Bridgford Foods (NASDAQ:BRID) is expected to report fourth quarter results on January 27th, when it files its "form 8-K" with the SEC. The company's expectations have been ratcheted down significantly due to the current dismal economic climate, and the share price probably reflects the market's dire outlook on the company and then some.
10% sales decline: Look for BRID to report revenues of about $34.4 million, down 10% from last year's fourth quarter of $38.2 million. The snack food purveyor should post a net loss of 10 cents per share versus breakeven results generated the prior year. BRID's gross profit margin could decrease as much as 200 basis points from 35.7% to 33.70%, due to lower overall sales and stubbornly high input costs. The company's SG&A cost could expand 100 basis points from 33.5% to 34.5% due to higher payroll costs.

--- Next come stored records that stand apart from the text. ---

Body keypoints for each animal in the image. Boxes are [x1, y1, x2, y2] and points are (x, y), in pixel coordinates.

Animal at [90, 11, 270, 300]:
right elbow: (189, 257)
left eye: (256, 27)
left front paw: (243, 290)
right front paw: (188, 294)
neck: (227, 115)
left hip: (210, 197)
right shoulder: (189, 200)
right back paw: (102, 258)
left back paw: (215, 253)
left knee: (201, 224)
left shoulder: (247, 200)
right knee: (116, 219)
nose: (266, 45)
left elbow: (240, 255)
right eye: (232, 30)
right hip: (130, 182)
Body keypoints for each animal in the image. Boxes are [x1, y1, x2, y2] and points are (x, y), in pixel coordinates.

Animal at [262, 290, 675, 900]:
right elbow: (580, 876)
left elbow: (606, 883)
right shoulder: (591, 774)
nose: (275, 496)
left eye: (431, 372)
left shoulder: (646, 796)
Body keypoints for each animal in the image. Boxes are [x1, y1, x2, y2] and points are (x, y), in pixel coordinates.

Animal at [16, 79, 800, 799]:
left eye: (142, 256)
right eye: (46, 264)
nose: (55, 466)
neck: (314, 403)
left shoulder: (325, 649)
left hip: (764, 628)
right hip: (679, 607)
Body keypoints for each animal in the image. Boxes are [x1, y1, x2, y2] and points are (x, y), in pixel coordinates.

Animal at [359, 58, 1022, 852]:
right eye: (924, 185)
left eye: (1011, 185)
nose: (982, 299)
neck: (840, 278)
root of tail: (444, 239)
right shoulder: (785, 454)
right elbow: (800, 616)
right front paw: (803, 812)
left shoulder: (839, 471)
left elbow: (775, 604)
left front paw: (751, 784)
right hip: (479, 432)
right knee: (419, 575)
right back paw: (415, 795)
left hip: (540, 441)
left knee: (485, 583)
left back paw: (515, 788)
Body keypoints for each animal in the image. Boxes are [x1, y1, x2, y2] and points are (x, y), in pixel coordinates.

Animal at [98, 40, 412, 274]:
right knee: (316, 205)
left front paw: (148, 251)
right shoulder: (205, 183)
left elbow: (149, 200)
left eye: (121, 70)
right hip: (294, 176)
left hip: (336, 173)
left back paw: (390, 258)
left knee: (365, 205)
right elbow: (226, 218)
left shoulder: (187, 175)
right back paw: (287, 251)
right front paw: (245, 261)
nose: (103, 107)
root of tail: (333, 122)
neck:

Relief coming: BRID's first quarter should see some improvement. Plummeting fuel and commodity prices (which came too late to save the fourth quarter) could add 200-500 basis points to its gross profit margin, possibly propelling first quarter earnings as high as 25 cents. If you annualize the potential 25 cents of earnings, you end up with a very low multiple of only four times 2009 earnings.
Too many eggs in one basket: Diversifying is key and something I failed miserably to do with BRID. I am paying the price big time for this error. I should know better. I admit, I bought way too many shares on the way down. The stock hardly trades, so it is very difficult to sell or buy without running the price significantly in either direction. There is simply no liquidity. I feel like I am "stuck" in the position, and have the feeling I may have to wait for the "cows to come home" before the company gets whole again. In the future, I must adhere more closely to an old oil tycoon's words . His saying, "money is like manure, If you spread around, it does a lot of good, but if you pile it all up in one place, it starts to smell like hell." It makes perfect sense to me, but easier said than done.
Bottom line: The share price has been decimated beyond reason and probably has no where to go but up at this stage as operational improvement could be right around the corner. Management might also evaluate the feasibility of taking the company private in order to reduce the accounting costs associated with remaining in compliance with the Sarbanes Oxley Act. Management holds over 80% of the 9.4 million shares outstanding, so purchasing the remaining 1.6 million shares would not be a major financial undertaking. If the company were to go private, it could expect to save as much as $2 million a year on accounting labor. Either way, shareholders should expect the share price to ultimately improve.